> **Required action**
In the entries below, begin at the line with "thumb mcp: (522, 298)" and stop after the line with "index tip: (998, 810)"; output those lines exactly and omit the pictures.

▼

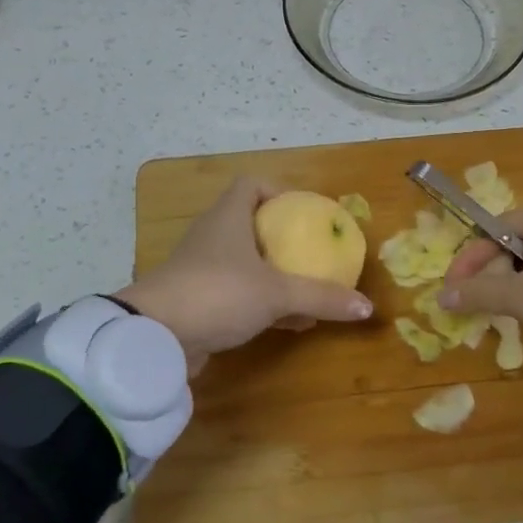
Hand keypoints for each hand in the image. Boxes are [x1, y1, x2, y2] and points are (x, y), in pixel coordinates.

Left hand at [117, 177, 373, 372]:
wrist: (155, 337)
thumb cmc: (217, 293)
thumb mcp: (276, 293)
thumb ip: (321, 297)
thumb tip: (367, 307)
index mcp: (228, 218)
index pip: (251, 185)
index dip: (279, 192)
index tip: (306, 213)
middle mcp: (213, 237)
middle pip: (251, 225)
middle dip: (285, 239)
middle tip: (315, 253)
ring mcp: (202, 270)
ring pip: (246, 263)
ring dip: (277, 275)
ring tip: (311, 290)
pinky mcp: (198, 302)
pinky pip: (239, 294)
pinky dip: (266, 303)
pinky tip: (293, 322)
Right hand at [439, 204, 522, 375]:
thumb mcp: (522, 298)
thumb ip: (479, 293)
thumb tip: (442, 297)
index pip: (497, 228)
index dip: (470, 258)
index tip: (452, 289)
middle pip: (515, 246)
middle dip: (491, 276)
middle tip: (477, 306)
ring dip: (512, 289)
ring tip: (502, 314)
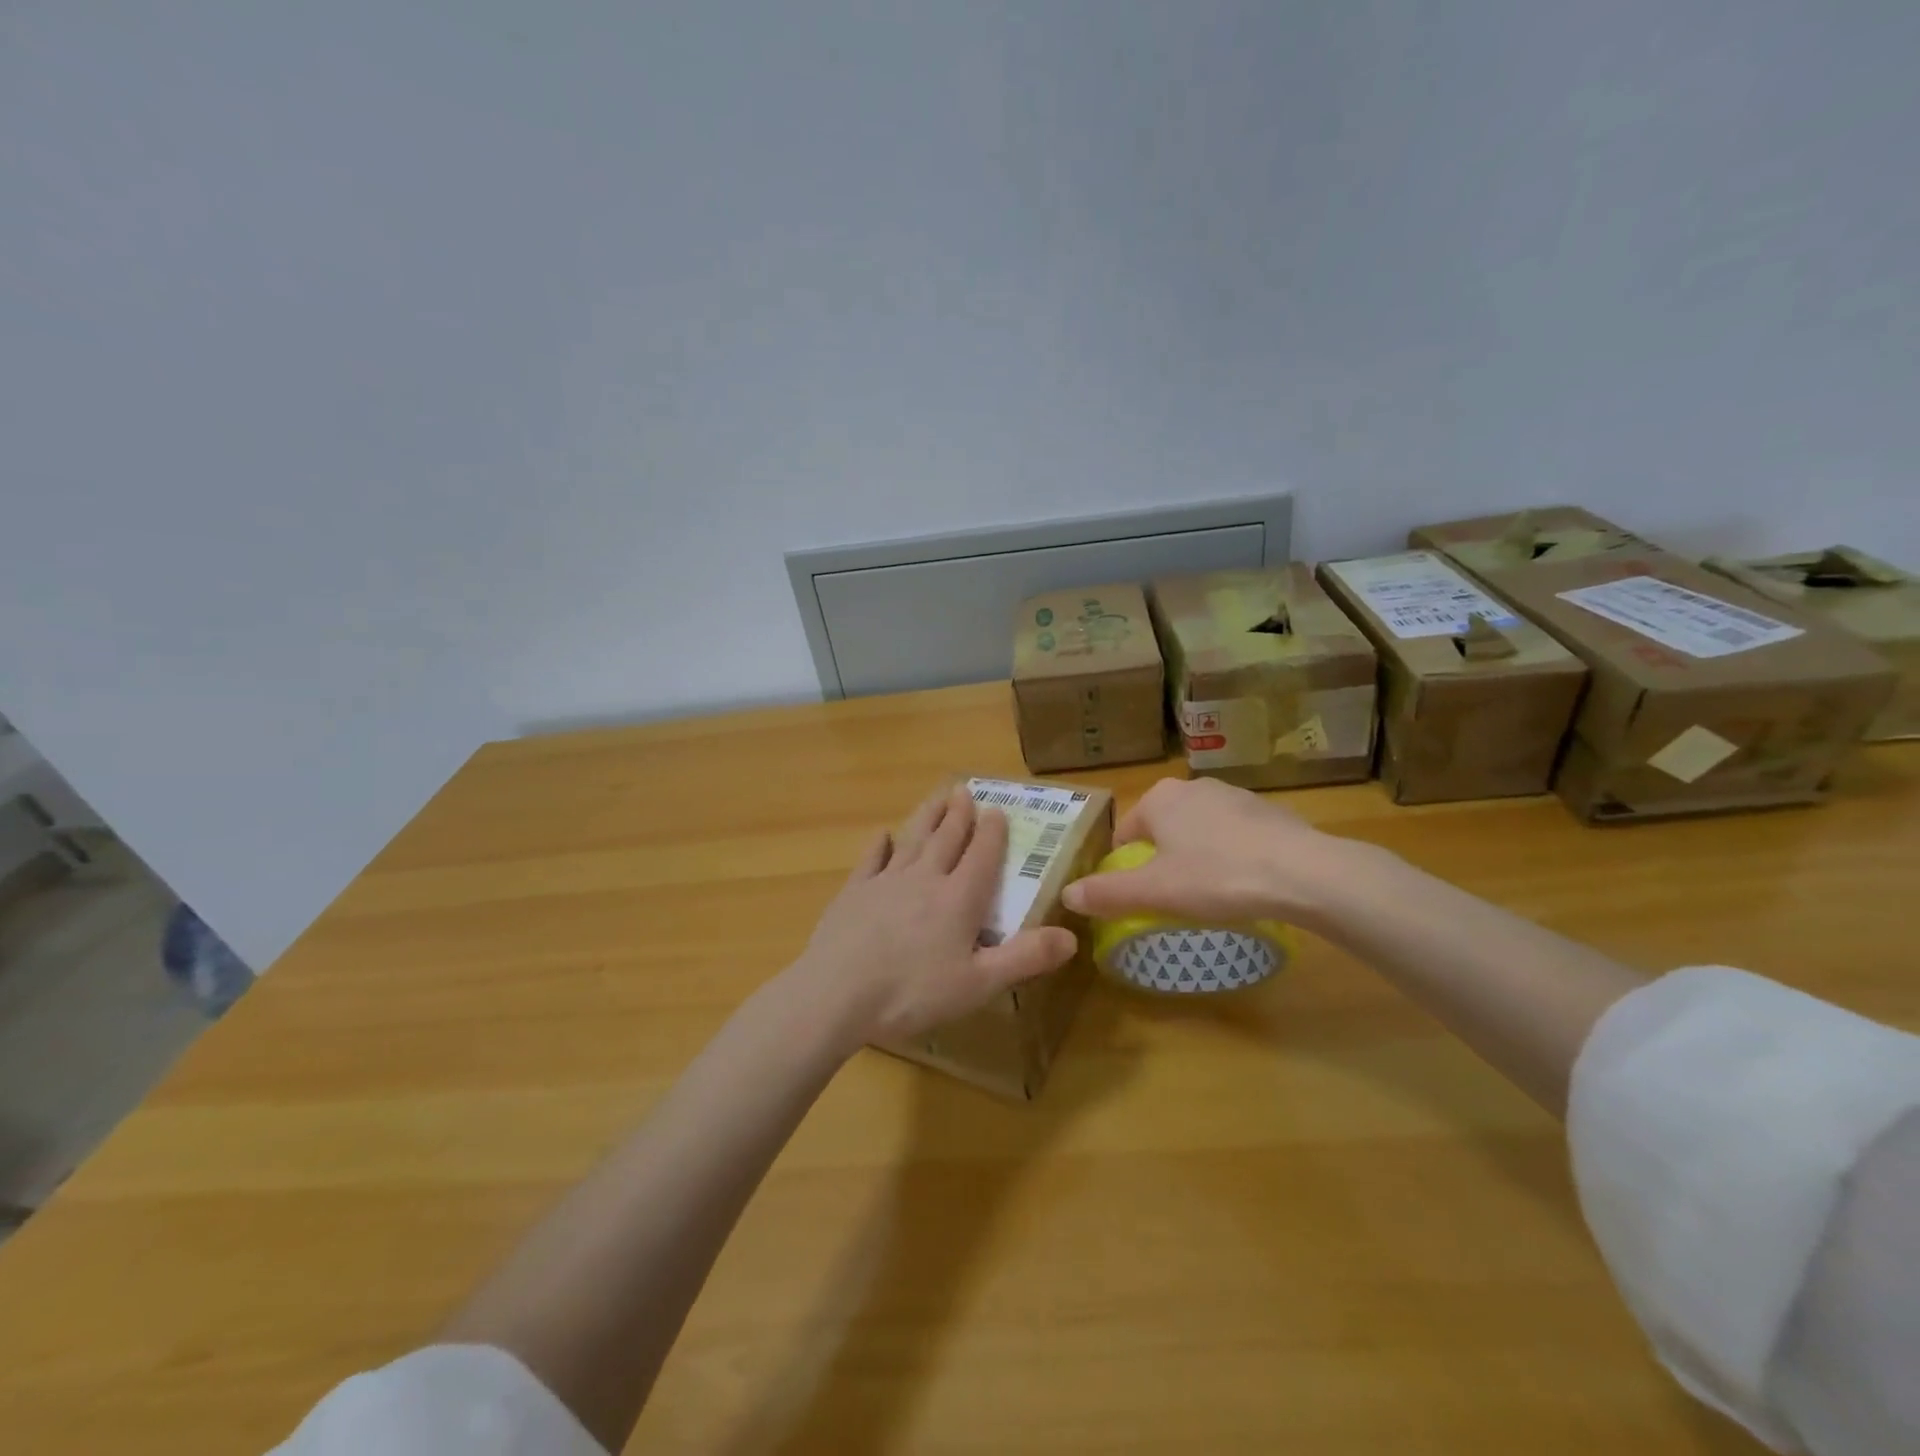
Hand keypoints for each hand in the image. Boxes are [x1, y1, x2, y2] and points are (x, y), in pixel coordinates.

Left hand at [793, 785, 1078, 1047]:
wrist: (837, 993)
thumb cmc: (913, 992)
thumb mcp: (978, 983)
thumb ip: (1025, 958)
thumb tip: (1071, 936)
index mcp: (959, 899)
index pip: (981, 856)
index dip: (992, 832)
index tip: (998, 810)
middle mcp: (925, 879)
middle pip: (946, 838)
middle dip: (959, 814)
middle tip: (964, 790)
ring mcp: (886, 881)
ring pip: (912, 839)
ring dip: (927, 817)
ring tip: (937, 798)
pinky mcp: (854, 892)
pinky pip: (871, 860)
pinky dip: (879, 845)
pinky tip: (882, 835)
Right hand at [1061, 777, 1380, 930]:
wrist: (1304, 873)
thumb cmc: (1217, 876)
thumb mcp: (1155, 892)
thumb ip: (1107, 892)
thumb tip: (1066, 894)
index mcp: (1159, 798)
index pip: (1125, 833)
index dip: (1125, 866)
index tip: (1137, 896)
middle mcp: (1193, 786)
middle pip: (1162, 829)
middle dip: (1162, 859)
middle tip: (1172, 898)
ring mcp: (1234, 795)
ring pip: (1199, 830)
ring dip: (1196, 856)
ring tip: (1209, 893)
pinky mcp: (1268, 811)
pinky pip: (1234, 835)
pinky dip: (1231, 855)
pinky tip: (1244, 884)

▲

> **Task answer**
thumb mcp: (522, 298)
thumb ip: (479, 293)
thumb tip: (442, 297)
index pip: (497, 228)
index dip: (470, 258)
index tip: (452, 289)
middle pip: (515, 246)
middle dip: (491, 276)
middle tip: (477, 306)
ring dip: (512, 289)
ring tip: (502, 314)
Hand keypoints for each hand in the image. Boxes are [x1, y1, x2, y2] and points are (x, y), in pixel coordinates.

Left hand at [793, 785, 1078, 1047]:
wrist: (837, 993)
thumb cmc: (913, 992)
thumb mcp: (978, 983)
thumb ip: (1025, 958)
thumb tip: (1071, 936)
index mcp: (959, 899)
index pip: (981, 856)
index dip: (992, 832)
index tip: (998, 810)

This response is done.